*STUDY TEXT:*
---+---

Episode 3 splits into Trantor and Terminus halves, without going back and forth between the two. So, in Part A, we have the Emperors on Trantor as they transition to a new, baby, Brother Dawn, the now-grown up Brother Dawn takes on the mantle of Brother Day, the aging Brother Day becomes Dusk, and Dusk “ascends” (is vaporized).
However, Demerzel, their robot consigliere, has been serving the emperors since Cleon I, the emperor who originally cloned himself rather than having a family member succeed him, and has routinely watched Brother Dusk grow nostalgic and uncertain in his last years. She also serves as a creepy ageless mother for the emperors, singing them lullabies in the cloning tanks, and also running the empire alongside them.
The outgoing Brother Dusk gets a wild hair that Hari Seldon might be right about the downfall of the empire which his clones insist must be ridiculous. Besides being the central character of the series, its not obvious why Brother Dusk suddenly thinks of the Foundation, besides the space bridge has apparently never been rebuilt since it was blown up in Episode 1. Furthermore, if four genetically identical men disagree on something, won’t they rehash the same argument over and over again? Oh, wait, there’s a sneaky, ageless robot who’s watching them do exactly that, and the empire has not been good to robots.

---+---

*DATA RECORDS:*
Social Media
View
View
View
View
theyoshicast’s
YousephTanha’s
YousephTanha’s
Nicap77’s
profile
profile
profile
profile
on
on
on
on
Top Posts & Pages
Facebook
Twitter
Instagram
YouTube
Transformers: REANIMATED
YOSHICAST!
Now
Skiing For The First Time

---+---

*REQUIRED TASKS:*
[1] In the review of Episode 3, which emperor is Demerzel said to have been serving since?
[2] Extend the review of Episode 3 beyond its final sentence.

*ANSWER LIST:*
[1] Cleon I

[2]
Meanwhile, on Terminus, the colonists arrive without Hari Seldon, Gaal Dornick, or Raych, but still everything seems to be working out as Seldon planned. As years pass, a new generation grows up on Terminus under the shadow of a mysterious floating object — named The Vault for reasons only known to those who’ve read the book — in the nearby hills that has a “null field,” a human version of those fences that interact with sensors in dog collars, surrounding it. Salvor Hardin, (Leah Harvey) a planet park ranger, notices irregularities with it and believes through gut feeling that Hari Seldon might be trying to contact the colony through it.

Salvor Hardin also has an intuitive connection to the Vault that feels a little askew in such a math-oriented story. Curiouser and curiouser, she’s like, the entire army. Nobody else open carries, but when warships from Anacreon (a planet whose ambassador was executed last episode) pop up on the radar, Salvor has a rather one-sided argument with the local Devil’s Advocate before she is captured on patrol by a woman carrying a bow and arrows, of all things.